Decimal degrees are the master input. Type a value into either of the two top boxes and the page recalculates the DMS, DDM, and UTM versions on the fly. If you have the coordinate in DMS or DDM, type it in the corresponding row and the tool back-converts to decimal degrees. UTM is shown as a read-only output because typing easting and northing by hand is uncommon and error-prone — almost everyone who works in UTM already has it in a GIS file or a topographic chart.

For a deeper read on what each format actually represents and why anyone would use one over another, the decimal degrees guide zooms in on DD specifically, and the latitude vs longitude post covers signs, order, and the memory tricks.
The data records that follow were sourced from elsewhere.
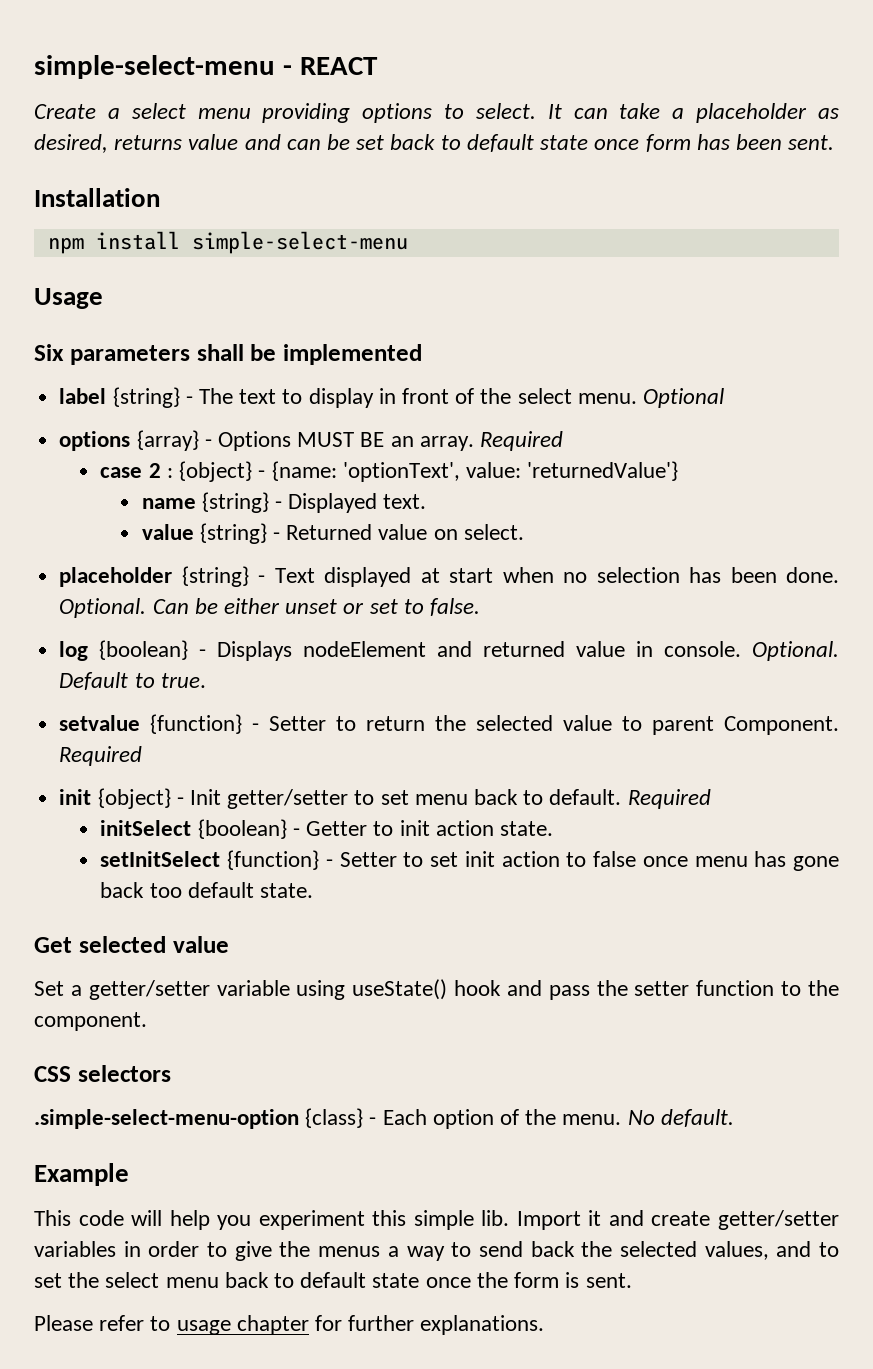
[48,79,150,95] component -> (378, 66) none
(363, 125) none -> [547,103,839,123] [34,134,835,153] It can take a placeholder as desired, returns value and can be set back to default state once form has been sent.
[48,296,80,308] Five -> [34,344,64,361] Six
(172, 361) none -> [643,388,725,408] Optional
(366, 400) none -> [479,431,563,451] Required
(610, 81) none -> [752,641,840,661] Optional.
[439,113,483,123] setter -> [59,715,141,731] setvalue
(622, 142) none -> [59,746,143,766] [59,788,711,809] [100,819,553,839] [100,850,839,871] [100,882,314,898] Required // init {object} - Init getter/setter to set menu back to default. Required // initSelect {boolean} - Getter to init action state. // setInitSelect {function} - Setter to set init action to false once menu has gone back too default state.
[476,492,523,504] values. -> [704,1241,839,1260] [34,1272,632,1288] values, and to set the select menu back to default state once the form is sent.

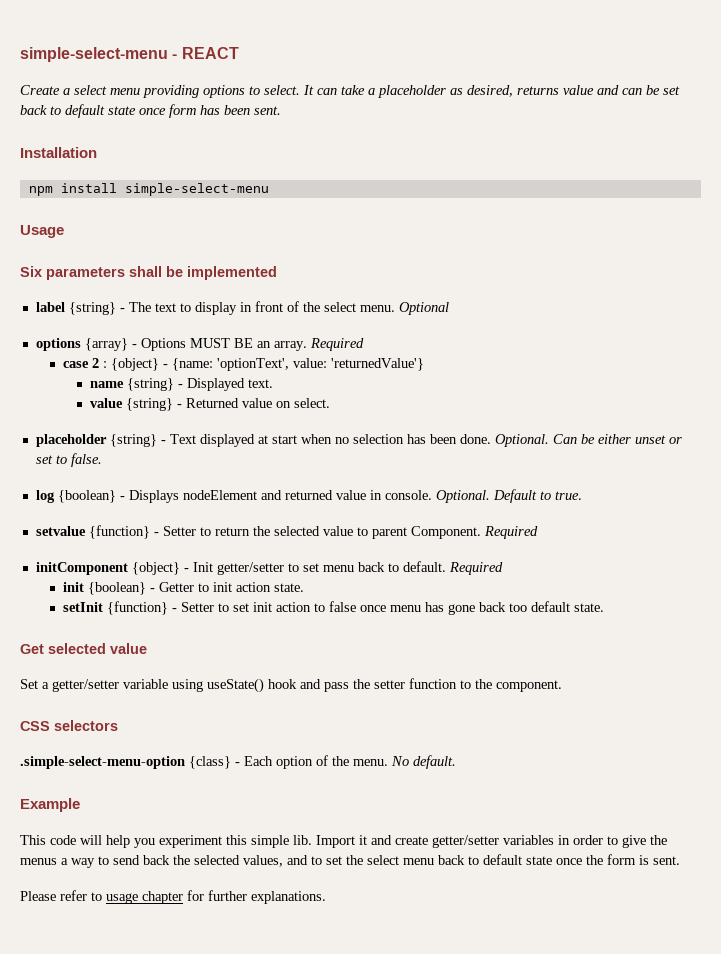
[59,789,92,805] init -> [35,562,128,575] initComponent
[100,820,192,836] initSelect -> [63,582,85,592] init
[100,851,221,867] setInitSelect -> [63,602,104,612] setInit

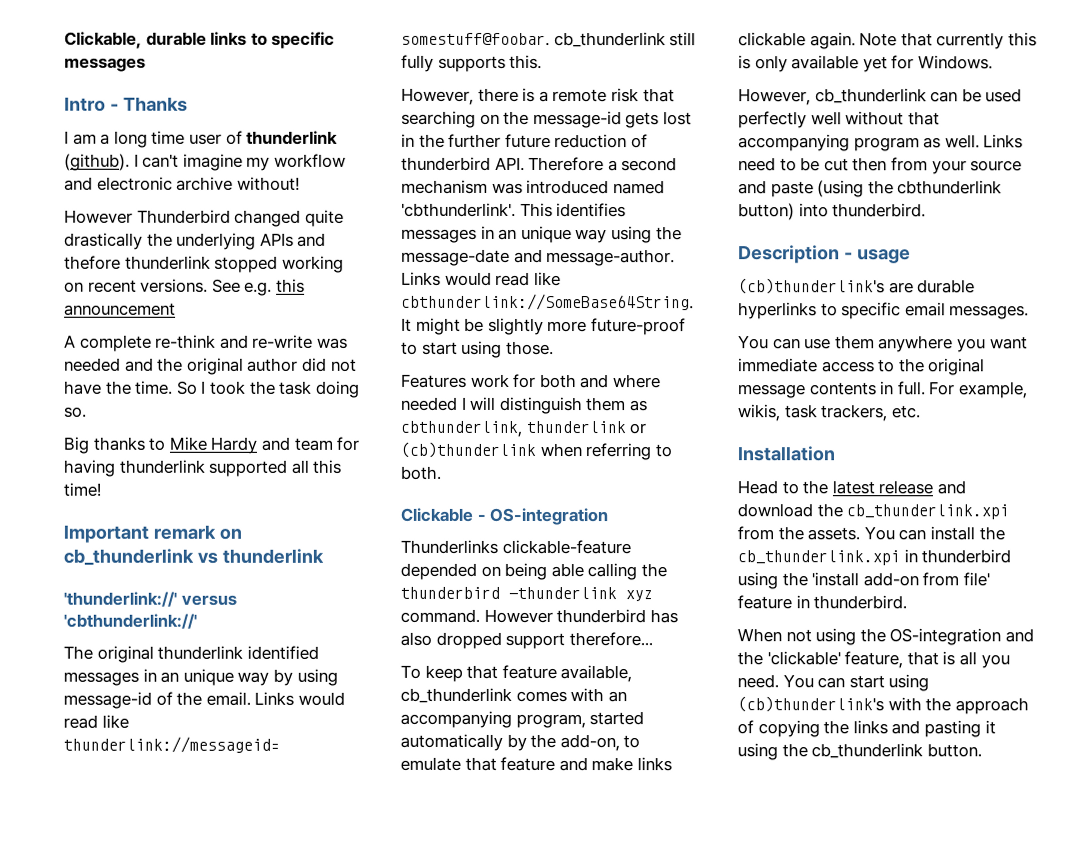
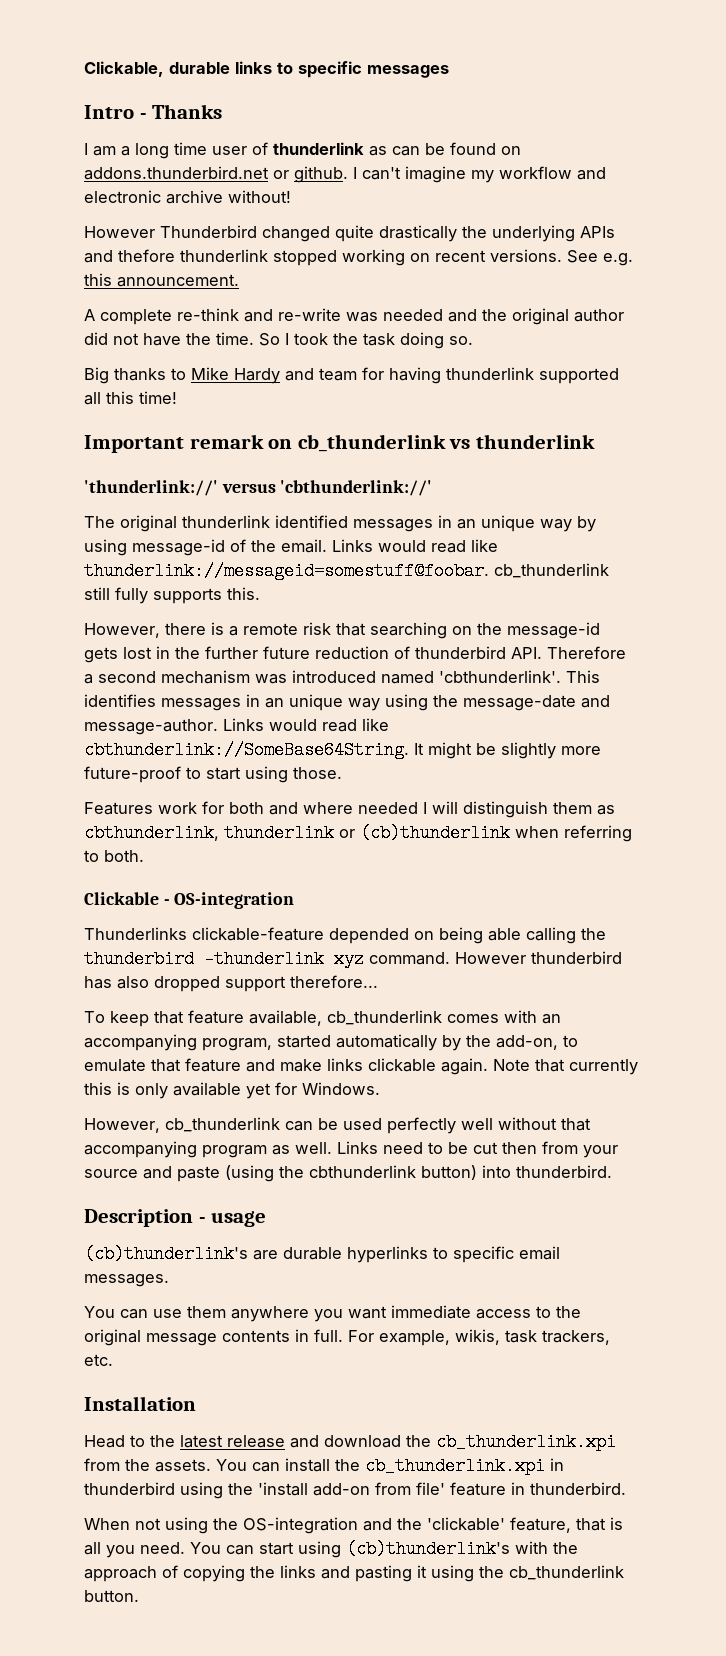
[64,153,130,171] (github). -> [369,142,521,156] [84,166,348,183] as can be found on addons.thunderbird.net or github.
[64,302,176,316] announcement -> [117,274,239,287] announcement.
How the UTM zone is calculated

UTM divides the world into 60 vertical zones, each six degrees of longitude wide. Zone 1 starts at the international date line and runs east. Your zone number is found from your longitude with the formula floor((lon + 180) / 6) + 1. Norway and Svalbard have hand-tuned exceptions to keep their countries from straddling zone boundaries, and the tool honours those special cases. The letter that follows the zone number — like the U in “31U” — comes from your latitude and identifies the eight-degree band you are sitting in.

Common mistakes the tool catches

Frequently asked questions

How do I convert decimal degrees to DMS?

Take the integer part of the decimal degree as the degrees value. Multiply the fractional part by 60 to get minutes (keep the integer part). Multiply the remaining fraction by 60 again to get seconds. Example: 48.8584° → 48° + (0.8584 × 60)′ = 48° 51.504′ → 48° 51′ (0.504 × 60)″ = 48° 51′ 30.24″. The tool above does this automatically as you type, including the hemisphere letter.

How do I convert DMS back to decimal degrees?

Take the degrees as is, divide the minutes by 60, divide the seconds by 3600, then add them all together. For southern latitudes or western longitudes, negate the result. Example: 48° 51′ 30.24″ N = 48 + 51/60 + 30.24/3600 = 48.8584°. Type either format into the tool above and the other recalculates in real time.

What is UTM and why would I use it?

Universal Transverse Mercator divides the world into 60 zones six degrees of longitude wide, each treated as a flat plane. Your position is expressed as "eastings" and "northings" in metres — so distances on a UTM grid translate directly to real-world metres on the ground. Hikers, search-and-rescue teams, surveyors, and the military prefer UTM for that reason. For everyday navigation, decimal degrees is far more common.

What does the letter after the UTM zone number mean (like "31U")?

The number is the longitude zone (1–60, six degrees wide). The letter is the latitude band (C–X, eight degrees tall, skipping I and O so they are not confused with 1 and 0). Together they uniquely identify which of the world's ~1,200 UTM cells you are in. The tool computes both from your input automatically and accounts for the Norway/Svalbard exceptions.

What is the difference between DMS and DDM?

Degrees-Minutes-Seconds (DMS) splits a degree into 60 minutes and each minute into 60 seconds — three units. Degrees-Decimal-Minutes (DDM) splits a degree into 60 minutes but expresses the remainder as a decimal — two units. Example: 48° 51′ 30.24″ in DMS becomes 48° 51.504′ in DDM. Marine GPS units typically display DDM; aviation and survey work usually use DMS.

My map ends up in the ocean off the coast of Africa — what is wrong?

You almost certainly pasted a (longitude, latitude) coordinate where the tool expected (latitude, longitude). GeoJSON, PostGIS, and most programming libraries put longitude first; Google Maps, Apple Maps, and most consumer apps put latitude first. Swap the two values and try again. A quick sanity check: if either number is greater than 90 in absolute value, that one must be longitude (|latitude| only goes up to 90).